### Selected extract

Technically, Coinye doesn’t exist anymore, but is so whimsical that we just couldn’t leave it off the list. The founders of Coinye hitched its name and logo to the wagon of superstar hip-hop maestro Kanye West, and soon regretted it. A bizarre change of logo and the dropping of the ‘West’ did little to earn Yeezy’s approval. Can’t imagine why not. Shortly after the parody currency was announced, West’s lawyers absolutely destroyed it in a trademark infringement lawsuit. A mere six months after launching in 2014, the project was abandoned.  

PutinCoin and PutinClassic

According to the website, verbatim: Why PutinCoin created?
“To pay tribute to the people and the president of one of the largest and greatest country in the world: Russia!"
Currently ranked at 485th, PutinCoin holds a market cap of $9,263,365. Donald Trump’s got TrumpCoin named after him, so it seems only fair that Vladimir Putin have his own as well. In fact, Putin not only has the PutinCoin but also Putin Classic – the world’s first souvenir coin. You can read all about the endless virtues of the great and glorious Putin Classic in a chat with BitCoinTalk.

######

**What you need to do:**
A – In the passage on novelty cryptocurrencies, what is described as the world's first souvenir coin?
B – Write the next part of the passage on novelty cryptocurrencies, picking up after its final sentence.

### Information supplied

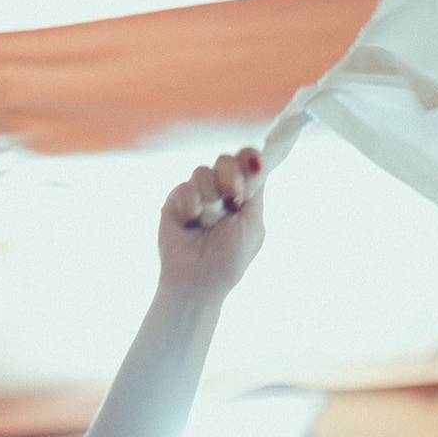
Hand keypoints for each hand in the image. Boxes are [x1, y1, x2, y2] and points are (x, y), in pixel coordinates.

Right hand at [158, 147, 265, 297]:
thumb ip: (257, 192)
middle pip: (226, 159)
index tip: (255, 162)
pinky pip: (183, 187)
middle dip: (231, 177)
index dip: (251, 157)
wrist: (198, 280)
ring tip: (208, 221)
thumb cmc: (230, 259)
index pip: (247, 162)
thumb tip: (262, 163)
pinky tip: (191, 223)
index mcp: (243, 195)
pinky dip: (191, 206)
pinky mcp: (175, 201)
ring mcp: (197, 194)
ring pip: (202, 171)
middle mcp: (220, 190)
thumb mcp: (253, 225)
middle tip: (233, 201)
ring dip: (210, 196)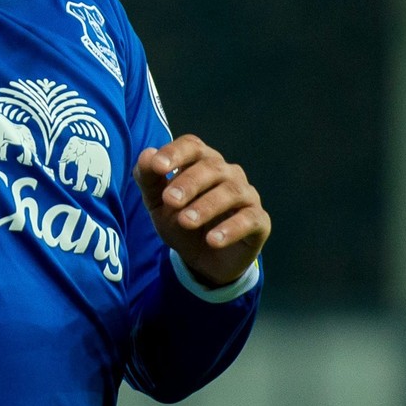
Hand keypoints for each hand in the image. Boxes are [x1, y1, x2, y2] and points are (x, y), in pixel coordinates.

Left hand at [134, 135, 269, 288]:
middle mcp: (227, 173)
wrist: (203, 260)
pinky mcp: (259, 221)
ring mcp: (246, 195)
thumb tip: (146, 155)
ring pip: (231, 192)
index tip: (158, 167)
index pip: (192, 146)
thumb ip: (149, 179)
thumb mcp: (158, 204)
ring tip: (186, 221)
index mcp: (202, 161)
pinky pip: (250, 219)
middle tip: (170, 200)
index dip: (175, 153)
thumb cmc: (181, 222)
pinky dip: (231, 229)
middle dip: (189, 183)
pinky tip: (212, 240)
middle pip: (211, 167)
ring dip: (207, 206)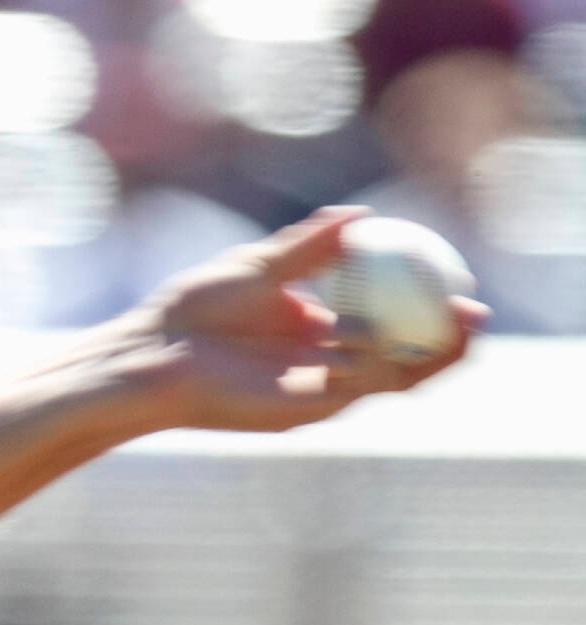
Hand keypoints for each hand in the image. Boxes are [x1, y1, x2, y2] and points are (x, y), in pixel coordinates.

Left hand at [108, 205, 486, 434]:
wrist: (150, 355)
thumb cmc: (191, 311)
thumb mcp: (259, 266)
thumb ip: (310, 248)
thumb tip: (362, 216)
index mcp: (313, 331)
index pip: (382, 320)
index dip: (422, 305)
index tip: (453, 279)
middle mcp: (320, 365)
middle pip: (399, 356)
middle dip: (443, 340)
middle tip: (475, 310)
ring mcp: (315, 389)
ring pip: (391, 377)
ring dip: (432, 356)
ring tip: (466, 327)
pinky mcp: (304, 409)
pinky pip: (362, 387)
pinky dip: (392, 366)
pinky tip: (418, 343)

######

**Responses by task:**
A – Putin Classic

B –
Cthulhu Offerings

"In his house at R'lyeh, dead Cthulhu waits dreaming..."

H.P Lovecraft, The Call of Cthulhu.

At the bottom of the Pacific Ocean you’ll find that dreaded cosmic entity, the Great Old One, Cthulhu. And languishing, or perhaps just biding its time, down in 888th place of the CMC you’ll find one of the oddest digital currencies yet – Cthulhu Offerings. It appears to be an entire religion based around Lovecraftian lore, in which the coins form part of a ritual sacrifice.
“As the equinox approaches we begin the ritual; four weeks and five days long it builds until Cthulhu awakens and one worshipper is rewarded greatly…During the last five days, the 'Tharanak shagg,' or "promise of dreamland," the ritual reaches final pitch and the daily special blocks are highly increased. Finally Cthulhu will return after the xxx665th offering has paid tribute to the Great Old One and he will bestow a bounty deserving of Him upon one lucky worshiper.”
Cthulhu waits  

PotCoin

PotCoin, like Fontana Chicken, was designed specifically for the cannabis community. It provides a decentralized banking infrastructure for the legal cannabis industry. Blockchain has offered the industry a number of creative solutions, which you can read about here, in an interesting article by PCMag. Naturally, there are a number of dagga-focused alt-currencies. These include HempCoin, KushCoin, GanjaCoin, CannabisCoin, etc. PotCoin stands out for, inexplicably, sponsoring Dennis Rodman’s trip to North Korea. Rodman was on what is said to be a humanitarian mission. But, well, who knows. It’s Dennis Rodman.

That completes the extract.